Mick Goodrick The Advancing Guitaristpdf

Goodrick opens the book with a famous, mind-bending thought experiment. Imagine you are an alien who has just landed on Earth, and you are handed a guitar. You have no preconceived notions of genres, no knowledge of blues boxes, and no finger memory. How would you investigate this instrument?

Most beginners learn the guitar vertically, moving across all six strings in a tight four-fret box. Goodrick argues this approach blinds us to the true nature of the instrument. To break this habit, he introduces his most famous concept: . Pillar 1: Unitar Playing (The One-String Revolution)

Goodrick demystifies the modal system by stripping away complex chord progressions. He advocates for the use of a constant bass note (a drone). mick goodrick the advancing guitaristpdf

Most instructional guitar books act like cookbooks. They give you a specific recipe (e.g., "play this lick over this chord") and expect you to memorize it. Goodrick takes the opposite approach.

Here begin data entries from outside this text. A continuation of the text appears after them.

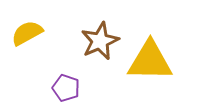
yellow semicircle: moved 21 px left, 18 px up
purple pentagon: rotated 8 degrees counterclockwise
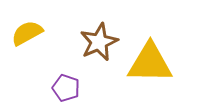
brown star: moved 1 px left, 1 px down
yellow triangle: moved 2 px down
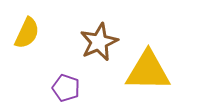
yellow semicircle: rotated 144 degrees clockwise
yellow triangle: moved 2 px left, 8 px down
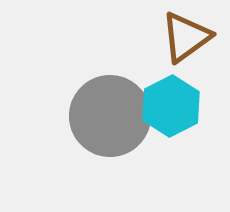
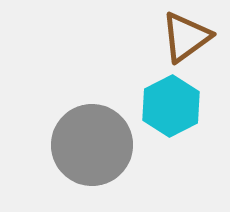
gray circle: moved 18 px left, 29 px down
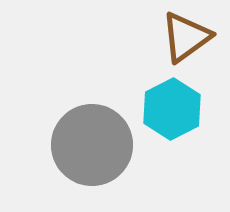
cyan hexagon: moved 1 px right, 3 px down
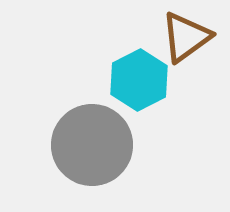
cyan hexagon: moved 33 px left, 29 px up
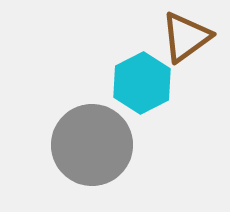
cyan hexagon: moved 3 px right, 3 px down
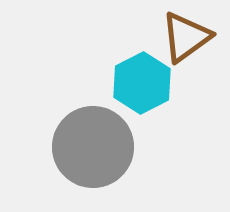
gray circle: moved 1 px right, 2 px down
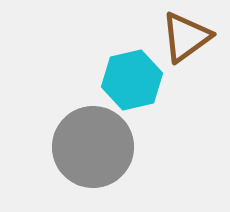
cyan hexagon: moved 10 px left, 3 px up; rotated 14 degrees clockwise
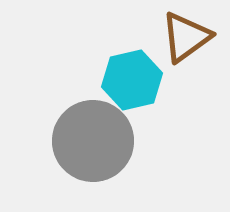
gray circle: moved 6 px up
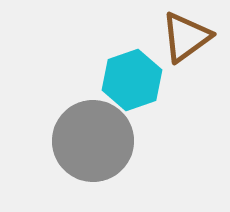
cyan hexagon: rotated 6 degrees counterclockwise
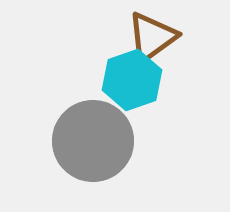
brown triangle: moved 34 px left
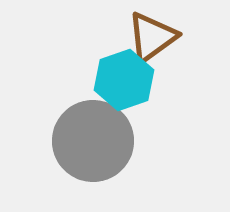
cyan hexagon: moved 8 px left
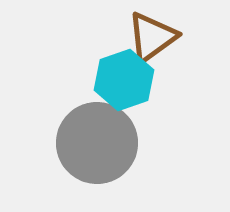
gray circle: moved 4 px right, 2 px down
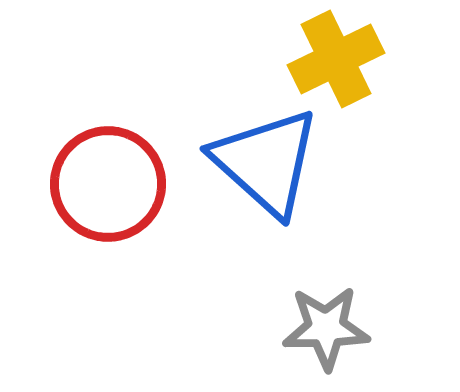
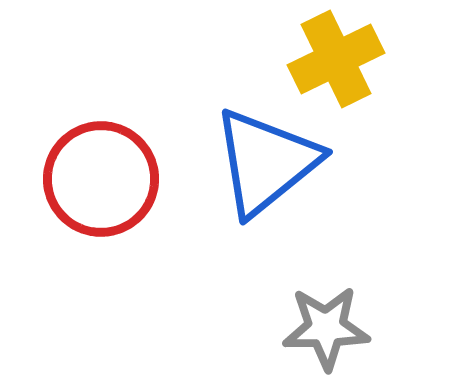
blue triangle: rotated 39 degrees clockwise
red circle: moved 7 px left, 5 px up
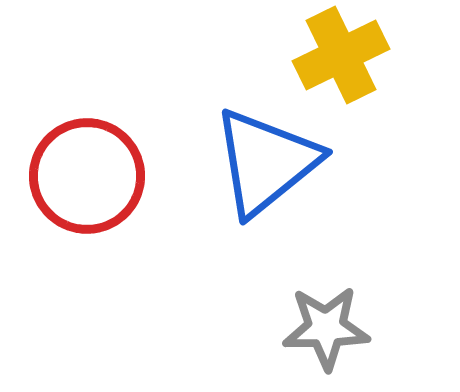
yellow cross: moved 5 px right, 4 px up
red circle: moved 14 px left, 3 px up
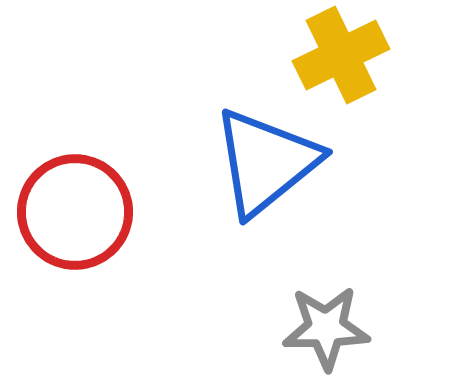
red circle: moved 12 px left, 36 px down
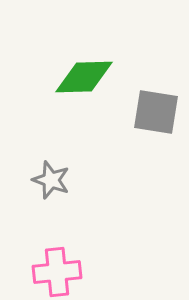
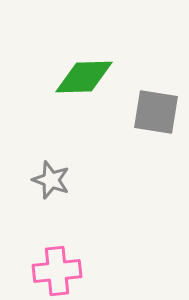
pink cross: moved 1 px up
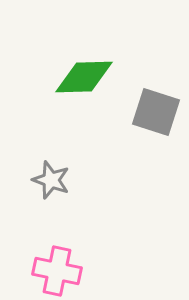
gray square: rotated 9 degrees clockwise
pink cross: rotated 18 degrees clockwise
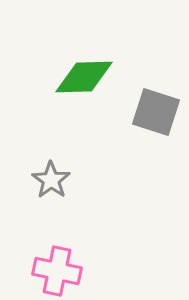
gray star: rotated 15 degrees clockwise
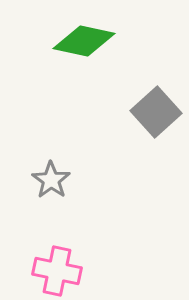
green diamond: moved 36 px up; rotated 14 degrees clockwise
gray square: rotated 30 degrees clockwise
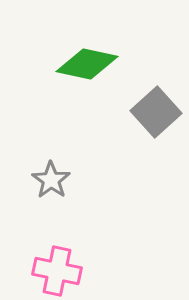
green diamond: moved 3 px right, 23 px down
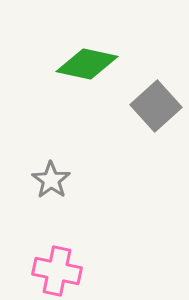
gray square: moved 6 px up
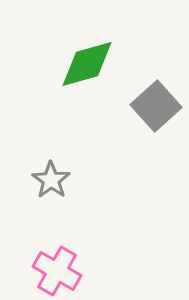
green diamond: rotated 28 degrees counterclockwise
pink cross: rotated 18 degrees clockwise
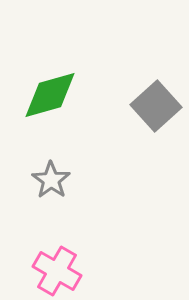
green diamond: moved 37 px left, 31 px down
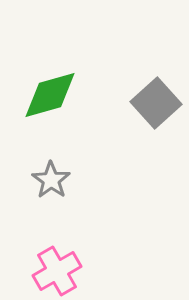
gray square: moved 3 px up
pink cross: rotated 30 degrees clockwise
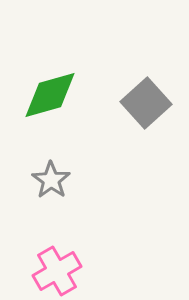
gray square: moved 10 px left
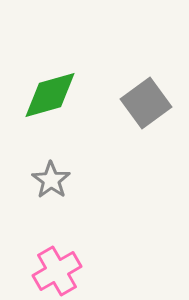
gray square: rotated 6 degrees clockwise
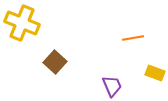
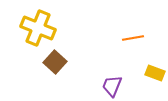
yellow cross: moved 16 px right, 5 px down
purple trapezoid: rotated 135 degrees counterclockwise
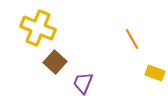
orange line: moved 1 px left, 1 px down; rotated 70 degrees clockwise
purple trapezoid: moved 29 px left, 3 px up
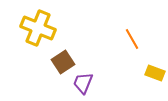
brown square: moved 8 px right; rotated 15 degrees clockwise
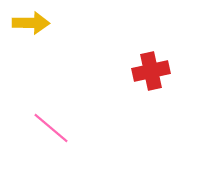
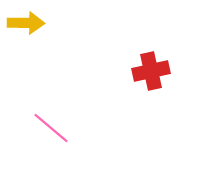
yellow arrow: moved 5 px left
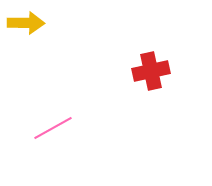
pink line: moved 2 px right; rotated 69 degrees counterclockwise
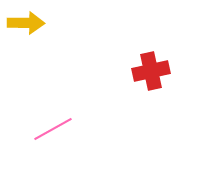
pink line: moved 1 px down
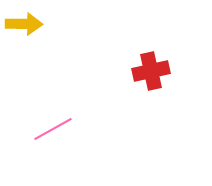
yellow arrow: moved 2 px left, 1 px down
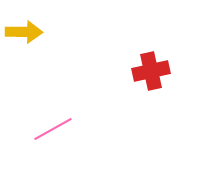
yellow arrow: moved 8 px down
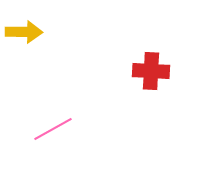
red cross: rotated 15 degrees clockwise
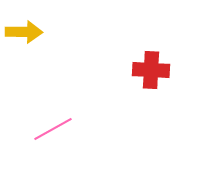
red cross: moved 1 px up
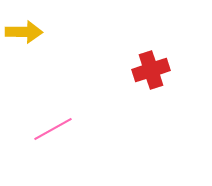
red cross: rotated 21 degrees counterclockwise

Goodrick strips away the confusing academic jargon surrounding modes. Instead of thinking "D Dorian is the second mode of C Major," he encourages a parent scale approach, helping players see the neck as a unified grid rather than a collection of disconnected mode shapes. Goodrick opens the book with a famous, mind-bending

Goodrick argues that Western guitarists are crippled by playing across strings in box shapes. To fix this, he advocates practicing extensively on a .

– Exercises for playing bass lines, chords, and melodies simultaneously (solo guitar arrangements). How would you investigate this instrument

Pick one string (e.g., the high E string) and improvise a solo over a drone or chord track using only that string.